-- Start PAGE EXTRACT --

Andrea's Gardens - A Tale of 3 Generations of Artists

Dr. Rodney Chang *
May 9, 2013

     "Andrea's Gardens" is a tale of 3 generations of artists, a story about family that can uplift the spirit and provide hope for families around the world.  "How so?," you may be asking. This story starts in the Philippines.

    Andrea Cabico, 77, decades ago, like so many other immigrants to America, decided to give up what she had in her native land, in order to secure better opportunity for her children.  She sold her acres of rice and tobacco fields in Ilocos Sur province. There she had the most beautiful residential garden, unlike her neighboring farmers' parcels.  She was disappointed that her neighbors could not comprehend why she wasted time and resources, just to make her land pretty.  "They were all blind to beauty."  

   She moved with her husband Pio, now 74, and their 4 young daughters from spacious farmland into a cramped rented apartment on McNeil Street in Kalihi of Honolulu.  They had to make due with what Pio made working construction and herself working in a chicken butchery and packing warehouse on Dillingham Blvd.  She was depressed but thankful to be in Hawaii and "America.”  Eventually the family saved enough to make the down payment for a modest house in Waipahu.  It didn't take long before the property's front yard was the most beautiful on the street.  Andrea now had about 1,000 feet of frontage to do her first Hawaii flower garden.  She loved her days off from the poultry slaughterhouse, nurturing her colorful flower garden.

-- End PAGE EXTRACT --
-- Start DATA --

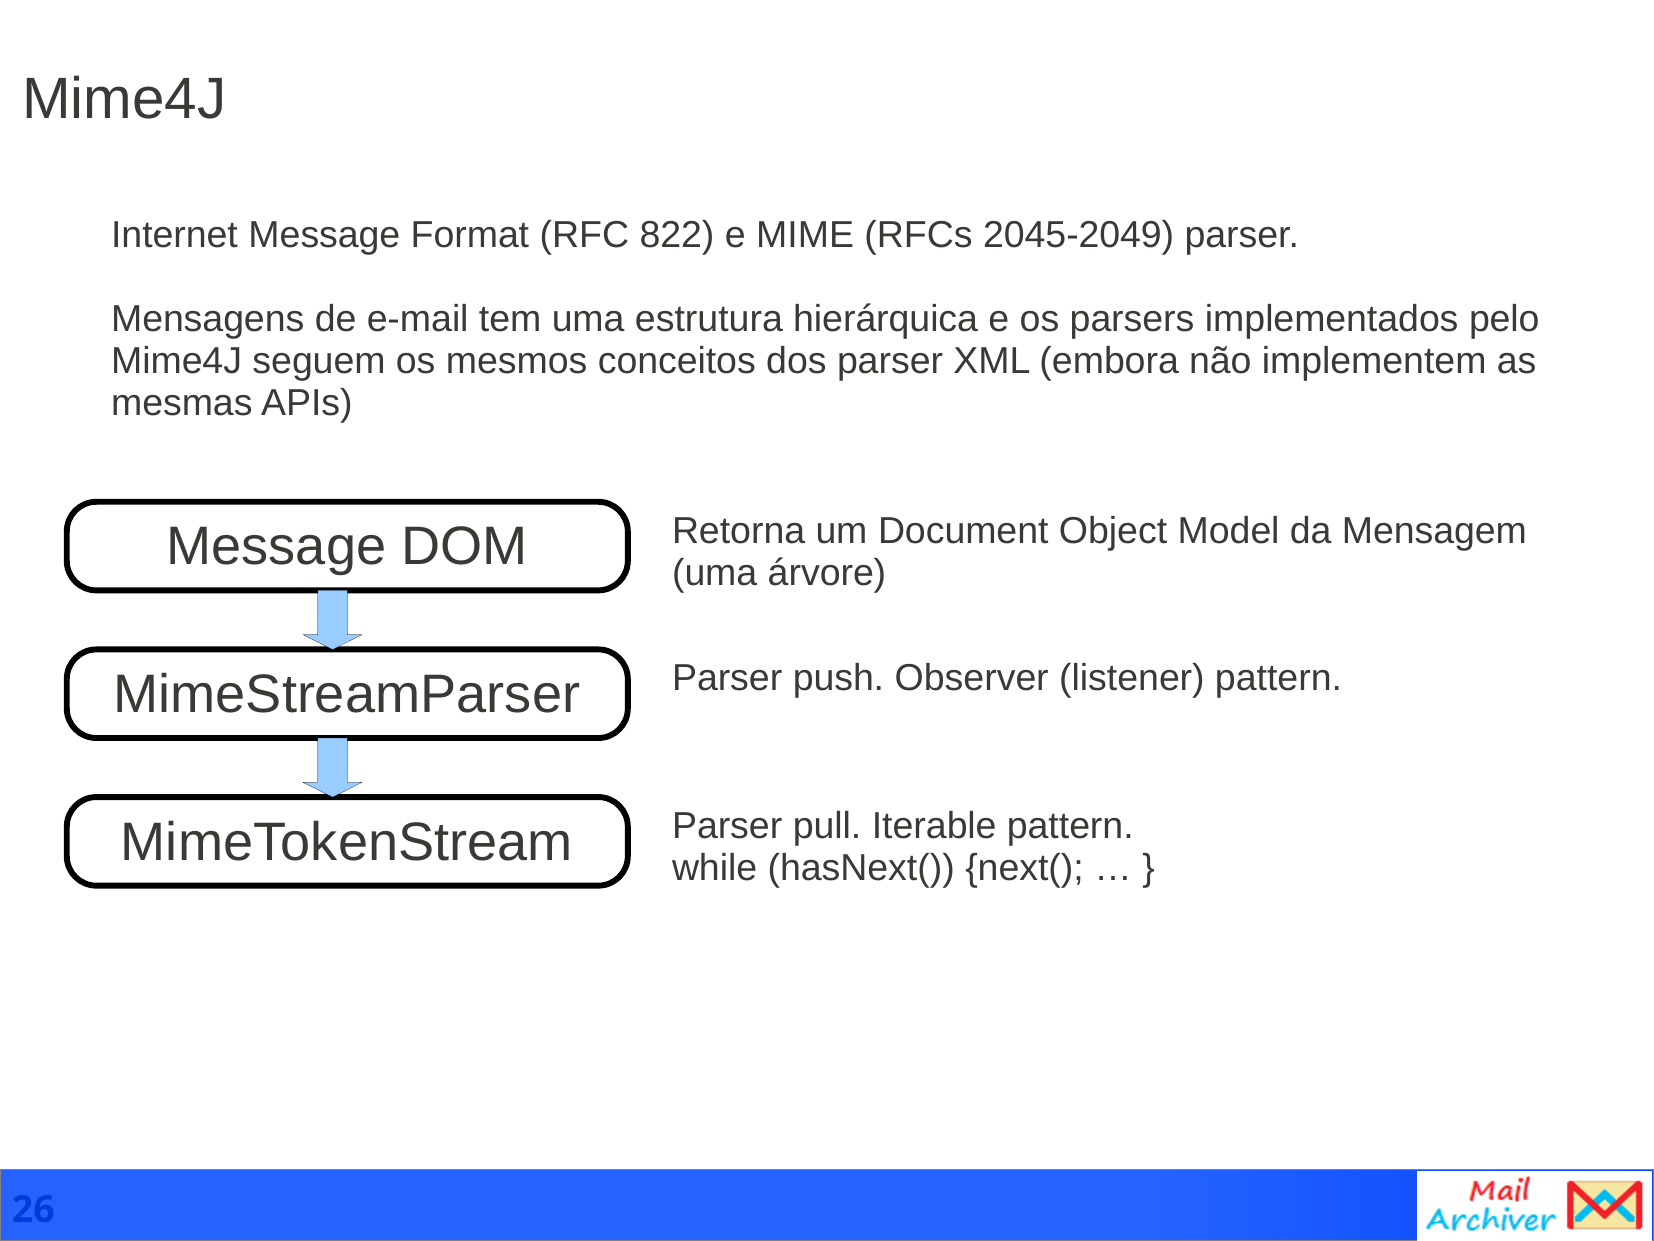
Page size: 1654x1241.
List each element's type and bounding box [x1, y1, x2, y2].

chart [0, 0, 1654, 1241]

-- End DATA --

GOAL A
In the article on Andrea's Gardens, repeat the passage from "She moved with" to "colorful flower garden." word for word.
GOAL B
Pick up the article on Andrea's Gardens after its last sentence and keep writing it.

EXERCISE RESULT A
She moved with her husband Pio, now 74, and their 4 young daughters from spacious farmland into a cramped rented apartment on McNeil Street in Kalihi of Honolulu.  They had to make due with what Pio made working construction and herself working in a chicken butchery and packing warehouse on Dillingham Blvd.  She was depressed but thankful to be in Hawaii and "America.”  Eventually the family saved enough to make the down payment for a modest house in Waipahu.  It didn't take long before the property's front yard was the most beautiful on the street.  Andrea now had about 1,000 feet of frontage to do her first Hawaii flower garden.  She loved her days off from the poultry slaughterhouse, nurturing her colorful flower garden.

EXERCISE RESULT B
   Sadly, she and Pio sold their residence in order to move to Las Vegas to help with a daughter's startup family.  Back then, Vegas was the boomtown for jobs. Long story short, like for so many island families that gambled on Las Vegas for better employment than could be had on Oahu, the economy sunk and boom turned into personal bust for the Cabico's families in Nevada.  Long story short, her daughter's family moved back to Hawaii as renters with just enough room for the immediate family.  Andrea and her husband now retired, were homeless.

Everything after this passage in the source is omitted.